Fasua noted that in any future plan the government needs to make it law and insert clauses in that plan to ensure continuity and make future governments suable if they fail to ensure that continuity.
Fasua said Nigeria’s development plans in the past did not succeed. He pointed to the short-term nature of the plans as their foundational undoing. He also pointed to the fact that Nigeria, for most of her development plans, was under military regimes that were largely unstable. He also pointed to policy somersaults and abandonment of projects that feed into the plan in a same regime as part of the plans’ very foundational fault lines.
Fasua also pointed out that some of the plans were aloof in nature and estranged from economic development principles. He said they were calibrated to achieve short term growth so that the government in power could shine at the moment.
He alluded to the fact that in the mid-1980s Nigeria was urged to jettison planning and depend on market forces, which plunged the country into deep trouble.
A development economist at the Lagos Business School, Dr. Bongo Adi, also agreed that there is need for a national plan but cautioned that such plan must be based on technological realities.
He said a national plan today must neither be based on a big push scale, nor constant return scale but on increasing return scale.
He said in the past Nigeria has been too slow to catch up, even though leap frogging in this age of technology is possible.
He also cautioned that any plan should not be spearheaded by people who are not in tune with what modern technology has to offer.
Dr. Bongo Adi rates Nigeria’s erstwhile development plans to be unsuccessful. He said a plan is a guide to the realization of some future objective, which lays out the future achievement of those objectives.
He pointed to the fact that the development plan of the 1960s was built solely to serve the interests of colonialists. He cited that the railways built by the colonialists served the purpose of transporting merchandise to ports for export—they were not integrated.

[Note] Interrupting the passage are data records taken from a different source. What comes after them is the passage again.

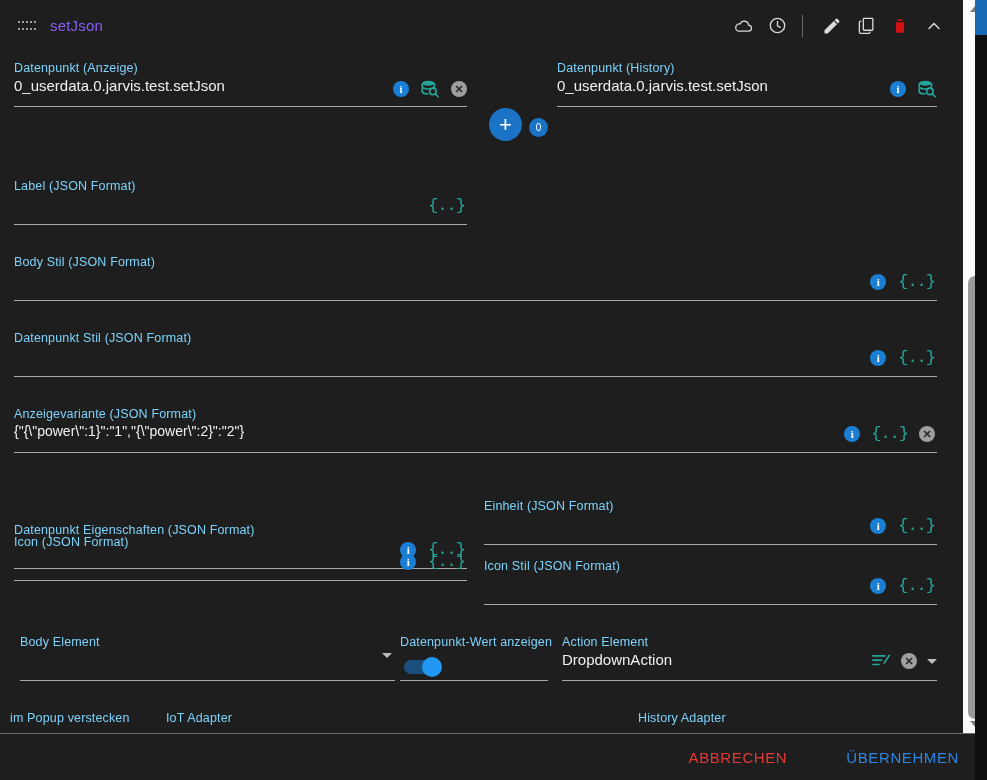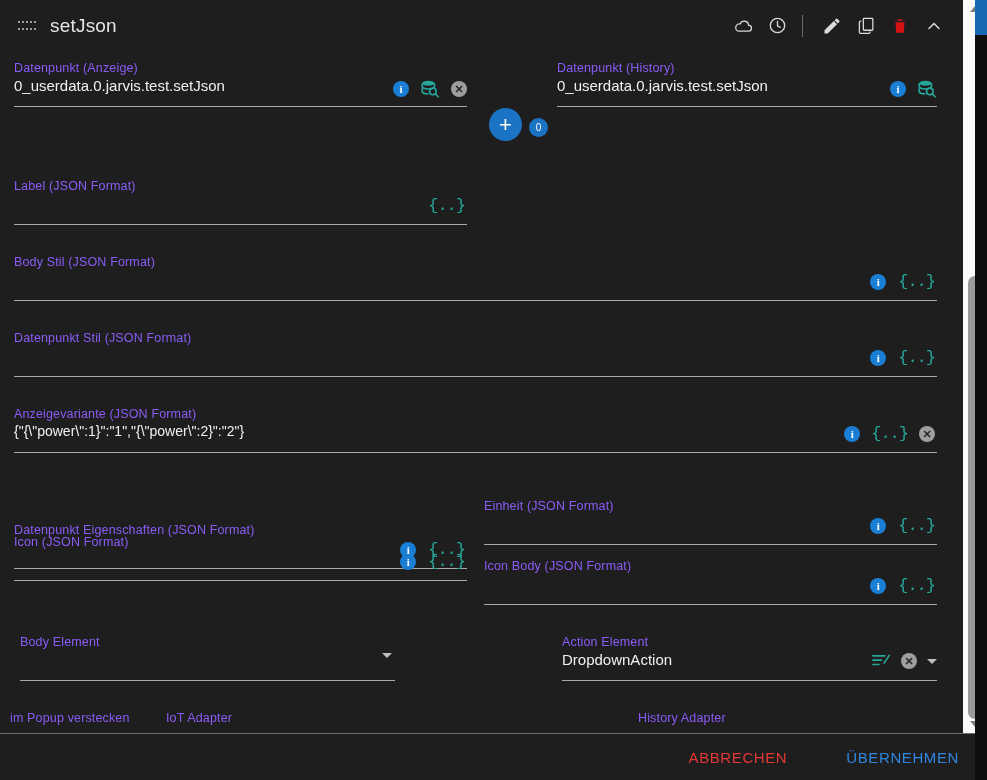--- a/index.html
+++ b/index.html
@@ -31,7 +31,7 @@
     gap: 1px; margin-right: 14px; margin-left: 4px;
   }
   .drag-handle i { display:block; width:2px; height:2px; background:#c9c9c9; border-radius:50%; align-self:center; justify-self:center;}
-  .dlg-title { color:#e5e5e5; font-size:19px; letter-spacing:.2px; }
+  .dlg-title { color:#8b5cf6; font-size:15px; letter-spacing:.2px; }
   .tb-spacer { flex:1 1 auto; }
   .tb-icons { display:flex; align-items:center; gap:0px; }
   .tb-btn {

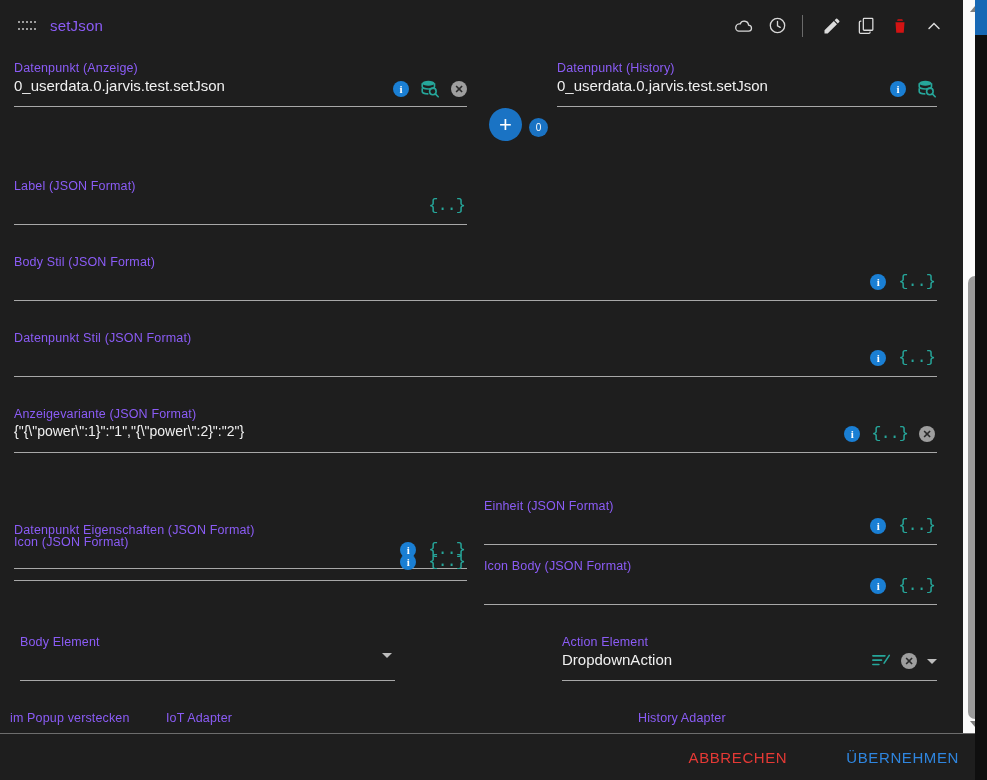--- a/index.html
+++ b/index.html
@@ -48,7 +48,7 @@
   }
   .field { position:absolute; }
   .field .lbl {
-    color:#8b5cf6; font-size:12.5px; letter-spacing:.15px;
+    color:#7dd3fc; font-size:12.5px; letter-spacing:.15px;
     position:absolute; top:0; left:0; white-space:nowrap;
   }
   .field .val {

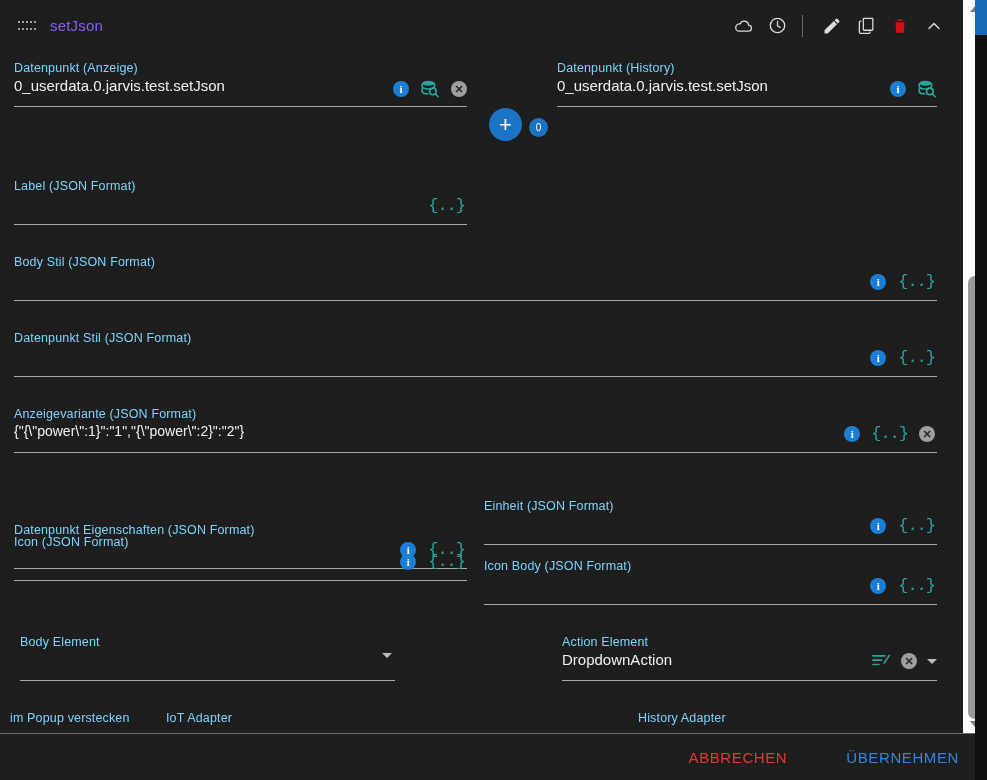--- a/index.html
+++ b/index.html
@@ -286,7 +286,7 @@
       </div>
 
       <div class="field" style="left:484px; top:508px; width:453px; height:46px;">
-        <div class="lbl">Icon Body (JSON Format)</div>
+        <div class="lbl">Icon Stil (JSON Format)</div>
         <div class="val"></div>
         <div style="position:absolute; right:2px; top:17px; display:flex; align-items:center; gap:12px;">
           <span class="info-ico">i</span>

One of the difficulties perceivable the plans is that it is difficult to give concrete meanings to some of the objectives. Certain of the objectives are not only nebulous, but also are not related to any specific time period, apart from being difficult to quantify and reduce to operational magnitudes. Besides, some objectives are contradictory, and lack evidence of any attempt being made at reconciliation.
In the implementation of objectives, quantification and time phasing become important in the sense that they enable society to gauge the progress being made, as development proceeds, toward achievement of stated objectives, and they give early warning signals of the need to take remedial measures.
Also, it would appear that in the attempt to make the objectives as noble and soul inspiring as possible, the planners seem to have overloaded the objectives, for instance, the objective of making Nigeria a united, free, and democratic society is essentially a political objective. Is it seriously being suggested that the achievement of a rapid rate of economic growth under planning is a necessary and sufficient condition to turn Nigeria into a free, united and democratic society?